╭─ Excerpted records

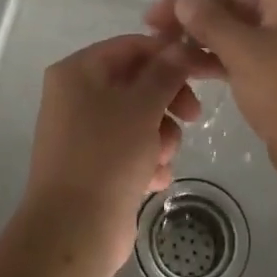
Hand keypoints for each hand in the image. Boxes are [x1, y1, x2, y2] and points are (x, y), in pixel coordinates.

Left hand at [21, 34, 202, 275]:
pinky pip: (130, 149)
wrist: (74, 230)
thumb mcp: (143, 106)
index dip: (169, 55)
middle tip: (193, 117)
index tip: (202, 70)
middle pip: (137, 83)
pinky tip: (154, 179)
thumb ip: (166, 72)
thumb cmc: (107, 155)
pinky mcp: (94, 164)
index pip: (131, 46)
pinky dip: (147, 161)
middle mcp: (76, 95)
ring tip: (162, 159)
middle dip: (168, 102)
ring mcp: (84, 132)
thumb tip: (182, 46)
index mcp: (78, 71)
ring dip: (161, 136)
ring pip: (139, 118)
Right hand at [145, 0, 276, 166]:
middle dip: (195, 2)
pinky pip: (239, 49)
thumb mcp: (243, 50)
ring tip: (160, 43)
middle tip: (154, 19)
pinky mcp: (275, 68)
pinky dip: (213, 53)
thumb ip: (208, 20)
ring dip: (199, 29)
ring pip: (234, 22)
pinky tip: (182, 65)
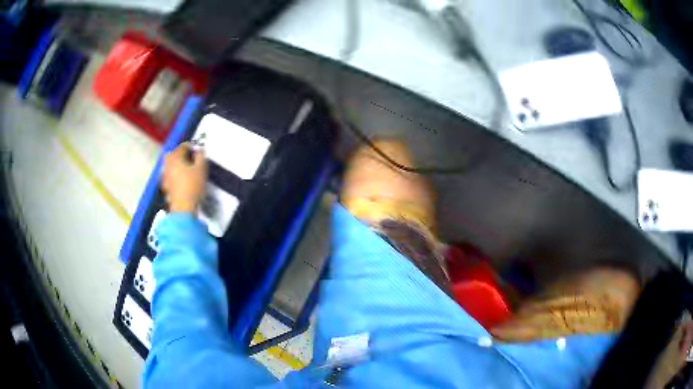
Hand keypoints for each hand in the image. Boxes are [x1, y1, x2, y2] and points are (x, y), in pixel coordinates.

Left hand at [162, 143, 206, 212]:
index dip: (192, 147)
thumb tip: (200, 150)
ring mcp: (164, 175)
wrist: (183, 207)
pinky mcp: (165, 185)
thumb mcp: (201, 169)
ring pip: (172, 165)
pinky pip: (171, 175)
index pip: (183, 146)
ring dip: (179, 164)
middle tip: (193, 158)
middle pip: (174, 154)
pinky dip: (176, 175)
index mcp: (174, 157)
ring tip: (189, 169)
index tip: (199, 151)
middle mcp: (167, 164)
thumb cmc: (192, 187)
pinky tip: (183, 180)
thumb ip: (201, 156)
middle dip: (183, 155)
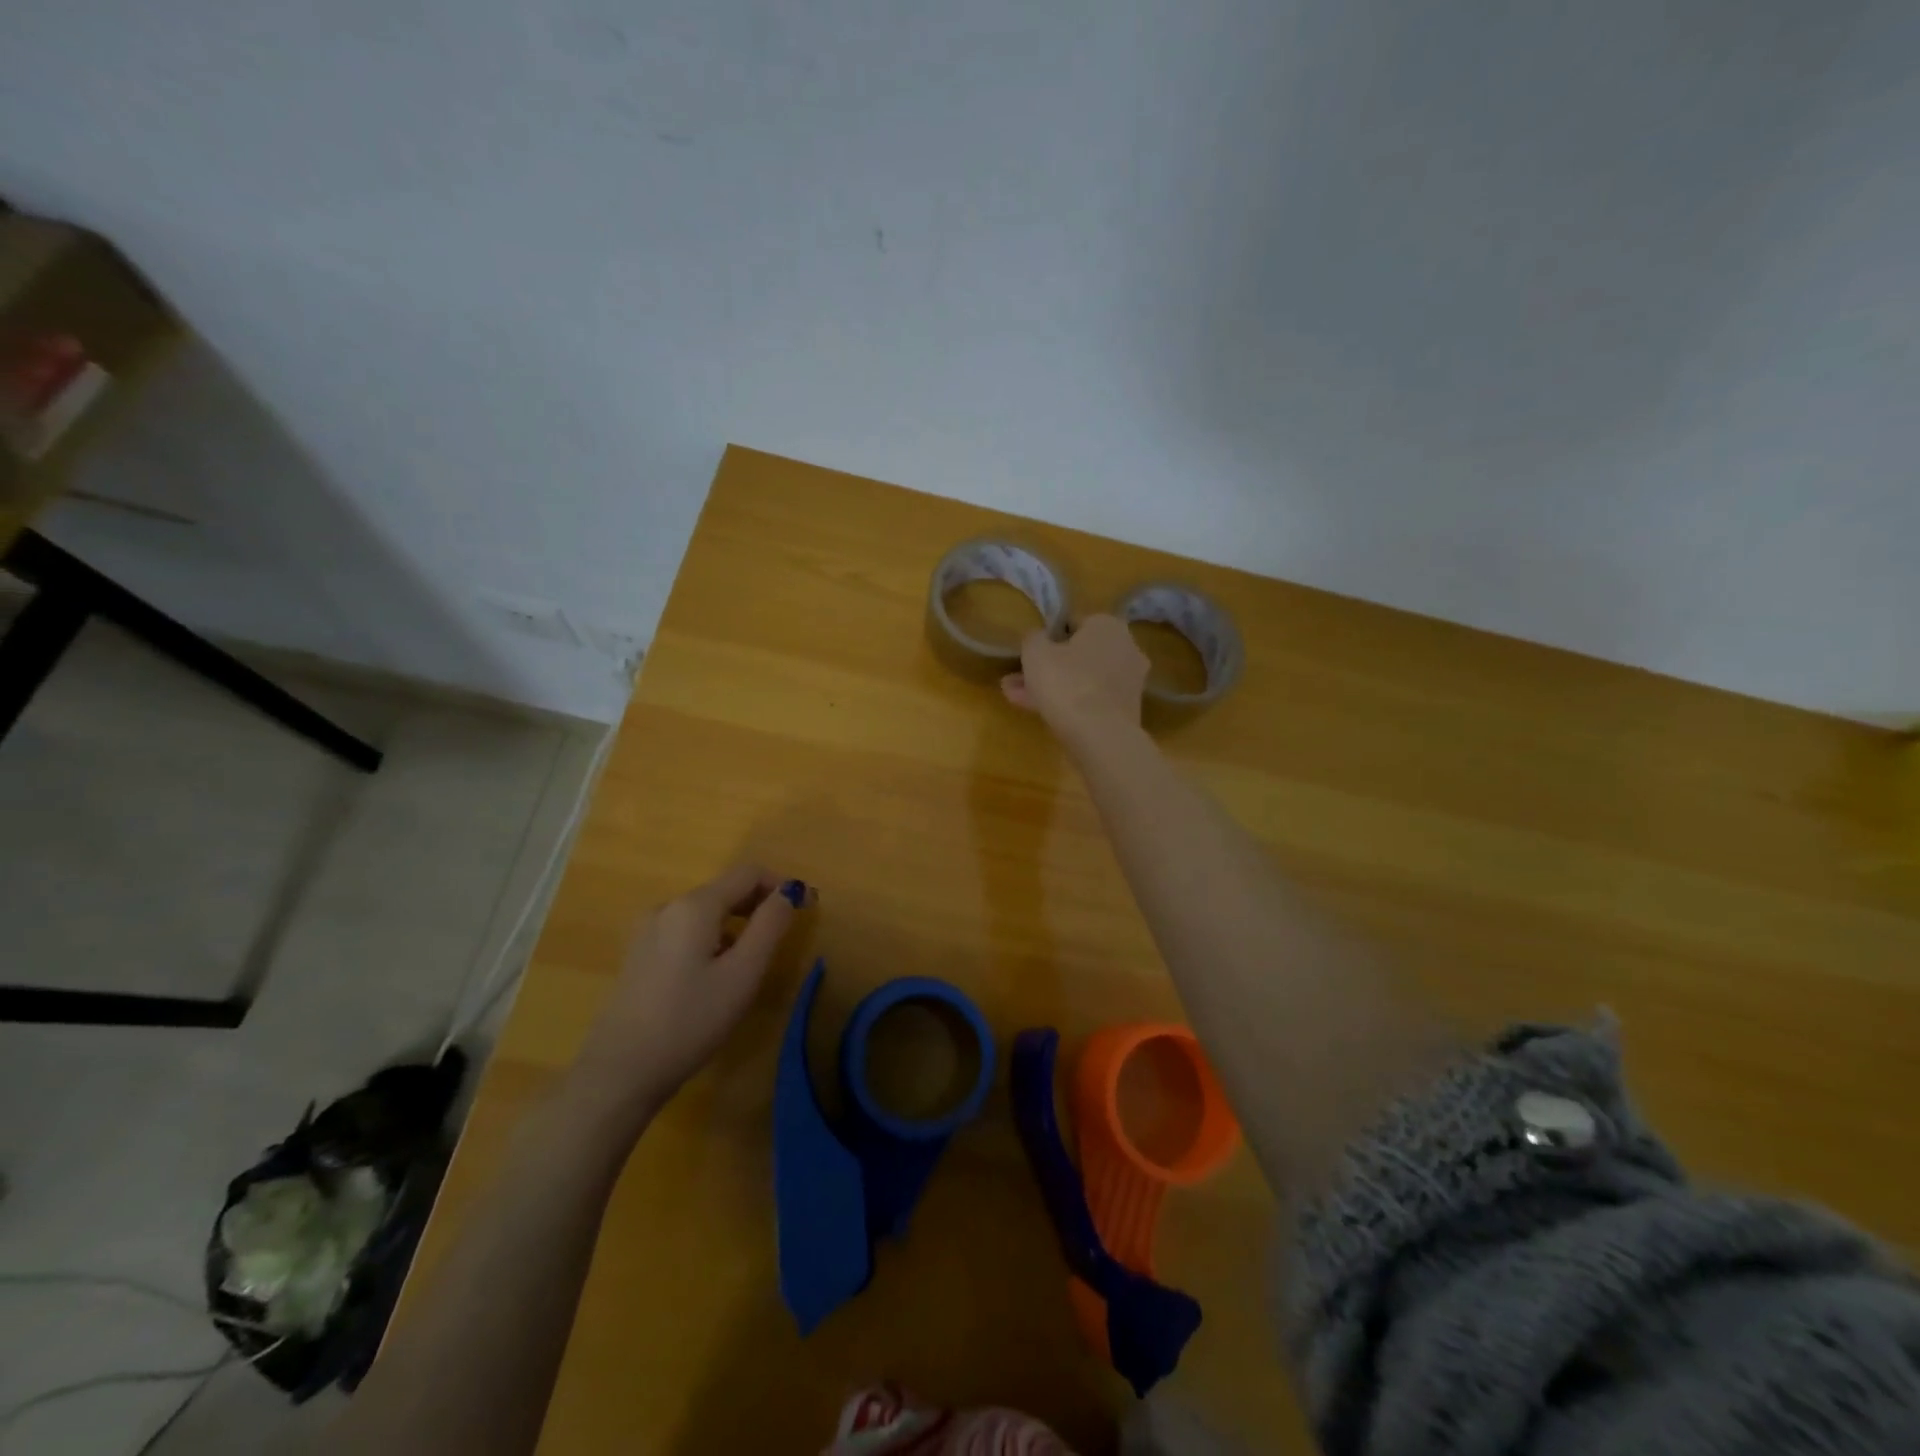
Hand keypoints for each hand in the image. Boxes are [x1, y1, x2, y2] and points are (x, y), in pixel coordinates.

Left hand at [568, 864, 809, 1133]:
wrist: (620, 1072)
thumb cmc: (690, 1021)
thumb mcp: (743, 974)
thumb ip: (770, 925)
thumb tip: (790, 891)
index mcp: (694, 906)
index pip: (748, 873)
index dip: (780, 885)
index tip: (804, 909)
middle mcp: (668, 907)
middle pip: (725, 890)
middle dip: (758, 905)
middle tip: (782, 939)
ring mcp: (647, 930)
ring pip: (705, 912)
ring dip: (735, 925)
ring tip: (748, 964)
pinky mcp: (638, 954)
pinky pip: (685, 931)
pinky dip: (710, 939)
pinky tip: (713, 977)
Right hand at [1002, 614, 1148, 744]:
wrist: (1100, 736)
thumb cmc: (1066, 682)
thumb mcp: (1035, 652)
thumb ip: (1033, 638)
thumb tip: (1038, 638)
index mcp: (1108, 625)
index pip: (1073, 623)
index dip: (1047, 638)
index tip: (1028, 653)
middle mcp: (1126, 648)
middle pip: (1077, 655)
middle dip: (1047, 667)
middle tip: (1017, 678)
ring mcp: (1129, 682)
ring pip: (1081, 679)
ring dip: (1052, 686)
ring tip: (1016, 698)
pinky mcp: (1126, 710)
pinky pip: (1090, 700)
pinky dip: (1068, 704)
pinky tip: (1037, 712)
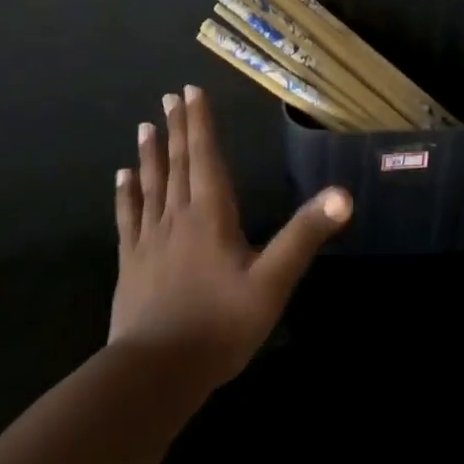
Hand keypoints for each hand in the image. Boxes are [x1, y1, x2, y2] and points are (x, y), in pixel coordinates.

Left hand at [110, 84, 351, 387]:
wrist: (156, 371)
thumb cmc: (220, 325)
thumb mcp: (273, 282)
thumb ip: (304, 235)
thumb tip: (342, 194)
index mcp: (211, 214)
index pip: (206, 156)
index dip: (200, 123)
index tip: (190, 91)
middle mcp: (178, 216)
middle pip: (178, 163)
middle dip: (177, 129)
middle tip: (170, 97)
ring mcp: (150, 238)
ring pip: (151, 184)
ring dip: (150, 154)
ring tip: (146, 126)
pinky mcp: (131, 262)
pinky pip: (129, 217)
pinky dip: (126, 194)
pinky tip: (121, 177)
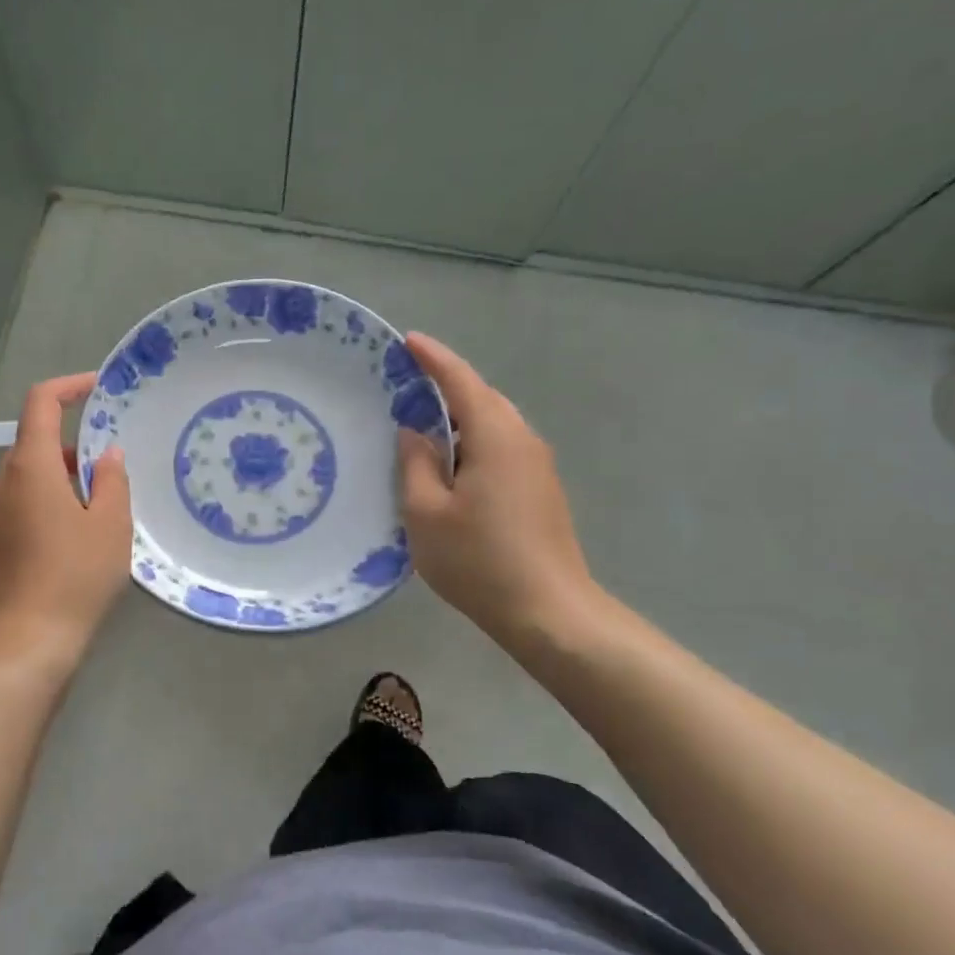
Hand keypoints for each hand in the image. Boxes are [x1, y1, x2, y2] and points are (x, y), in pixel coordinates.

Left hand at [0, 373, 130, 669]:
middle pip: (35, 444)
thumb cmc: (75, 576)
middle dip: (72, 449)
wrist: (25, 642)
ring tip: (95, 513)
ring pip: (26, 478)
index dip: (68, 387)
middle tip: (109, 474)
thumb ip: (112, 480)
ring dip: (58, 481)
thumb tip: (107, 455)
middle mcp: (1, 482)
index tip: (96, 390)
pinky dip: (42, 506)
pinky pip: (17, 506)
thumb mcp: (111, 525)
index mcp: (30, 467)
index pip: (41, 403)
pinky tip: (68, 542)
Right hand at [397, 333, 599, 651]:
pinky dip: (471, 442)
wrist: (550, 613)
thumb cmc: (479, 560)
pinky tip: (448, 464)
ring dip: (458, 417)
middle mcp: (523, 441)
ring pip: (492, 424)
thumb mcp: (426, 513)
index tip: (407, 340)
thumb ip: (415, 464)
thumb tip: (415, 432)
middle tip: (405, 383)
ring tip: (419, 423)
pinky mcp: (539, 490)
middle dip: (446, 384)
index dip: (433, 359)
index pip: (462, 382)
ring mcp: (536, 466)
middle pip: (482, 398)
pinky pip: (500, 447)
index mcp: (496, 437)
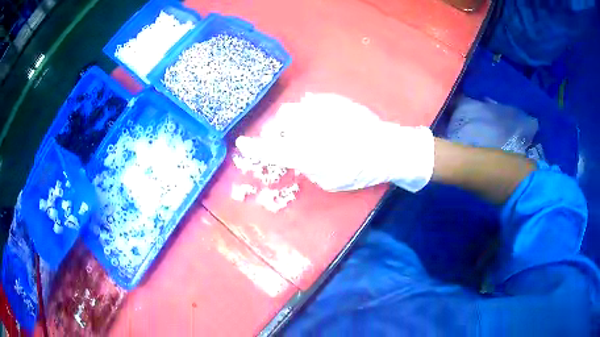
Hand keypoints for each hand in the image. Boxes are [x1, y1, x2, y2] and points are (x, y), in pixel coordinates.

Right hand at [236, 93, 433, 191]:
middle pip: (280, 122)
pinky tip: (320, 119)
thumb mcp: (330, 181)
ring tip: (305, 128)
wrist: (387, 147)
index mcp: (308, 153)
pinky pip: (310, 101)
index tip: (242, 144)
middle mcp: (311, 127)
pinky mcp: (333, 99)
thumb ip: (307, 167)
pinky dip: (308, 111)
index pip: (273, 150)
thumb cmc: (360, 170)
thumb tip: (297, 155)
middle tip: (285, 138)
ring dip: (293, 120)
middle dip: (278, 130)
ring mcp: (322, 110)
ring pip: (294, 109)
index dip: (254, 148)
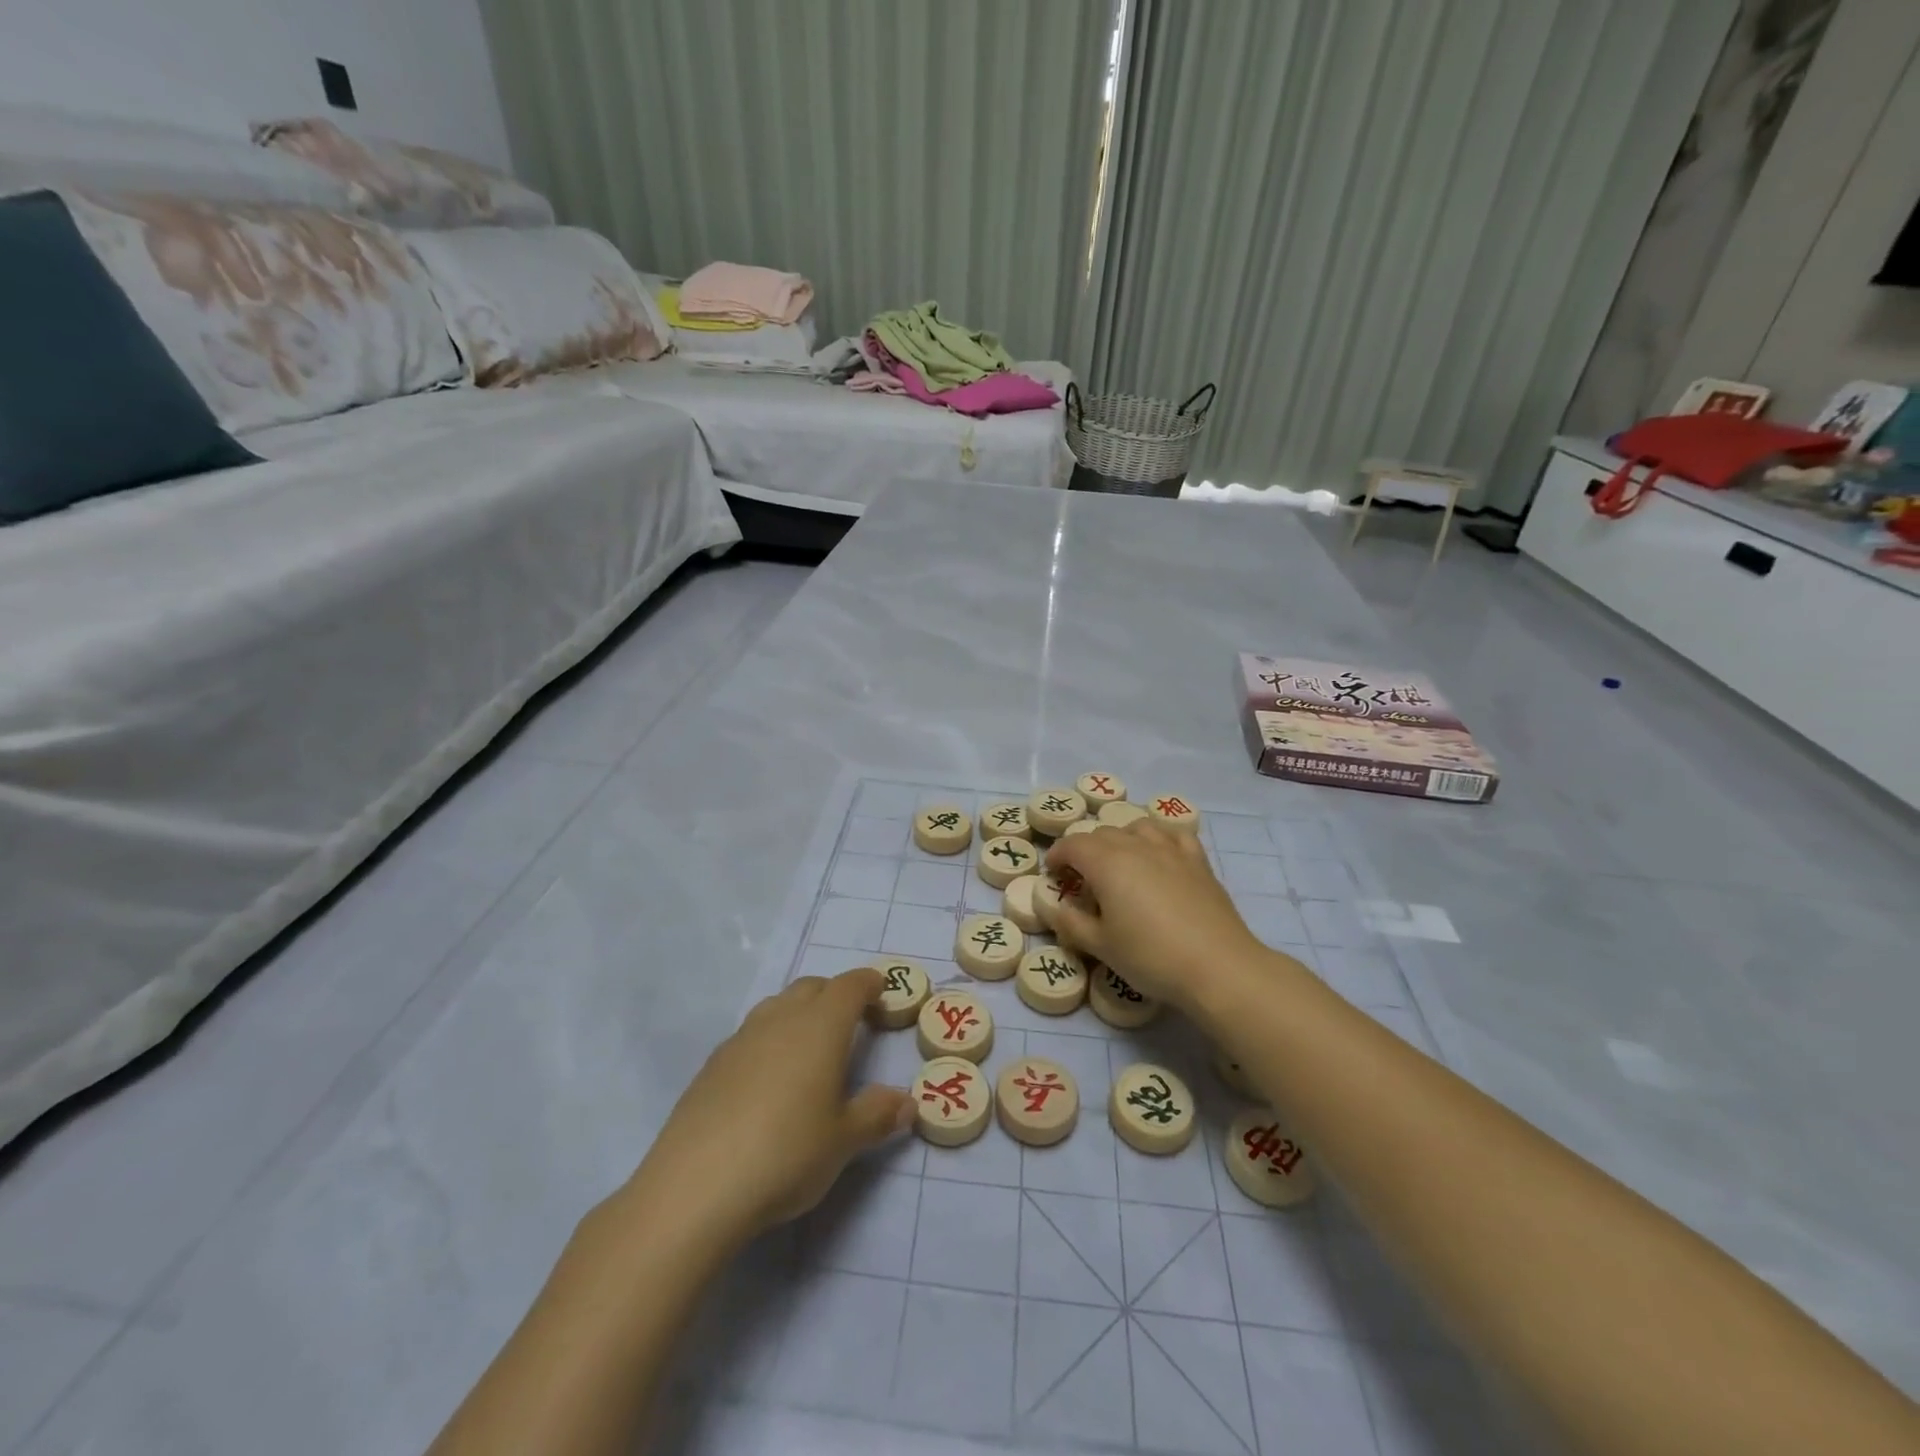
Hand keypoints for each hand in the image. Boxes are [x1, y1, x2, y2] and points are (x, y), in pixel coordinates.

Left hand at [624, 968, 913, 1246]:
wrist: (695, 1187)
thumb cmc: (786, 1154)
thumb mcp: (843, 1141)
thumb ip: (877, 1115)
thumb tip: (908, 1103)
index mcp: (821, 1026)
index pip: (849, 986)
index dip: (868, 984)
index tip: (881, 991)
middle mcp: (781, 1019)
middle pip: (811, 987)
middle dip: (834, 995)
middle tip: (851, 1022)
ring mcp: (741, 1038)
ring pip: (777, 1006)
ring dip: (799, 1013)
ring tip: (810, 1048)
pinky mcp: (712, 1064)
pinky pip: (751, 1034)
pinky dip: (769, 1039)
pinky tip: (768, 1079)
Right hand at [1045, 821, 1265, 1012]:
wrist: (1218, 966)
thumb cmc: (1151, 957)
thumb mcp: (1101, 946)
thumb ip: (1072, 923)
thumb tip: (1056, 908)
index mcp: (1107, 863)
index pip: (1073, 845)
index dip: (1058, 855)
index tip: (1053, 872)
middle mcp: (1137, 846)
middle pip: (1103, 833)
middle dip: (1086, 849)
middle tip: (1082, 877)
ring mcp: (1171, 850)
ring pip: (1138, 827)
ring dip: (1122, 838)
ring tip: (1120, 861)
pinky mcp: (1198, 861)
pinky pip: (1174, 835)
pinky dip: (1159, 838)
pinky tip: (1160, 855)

╰─

- **Required work**
Exercise for the records above: copy only the lines from the one with "index dip: (433, 359)" to the one with "wrist: (387, 147)", both ends kept, and drop the pictures.

- **Answer for this exercise**
index dip: (433, 359)
index pip: (462, 382)
ring mcp: (536, 466)
middle pip: (482, 398)
pinky pip: (500, 447)
index mcp: (496, 437)
Hand keypoints for each hand in the image. Boxes are [x1, y1, x2, y2] and points are (x, y), in pixel coordinates.

Right hand at [236, 93, 433, 191]:
middle pip: (280, 122)
pinky tip: (320, 119)
thumb mcp: (330, 181)
ring tip: (305, 128)
wrist: (387, 147)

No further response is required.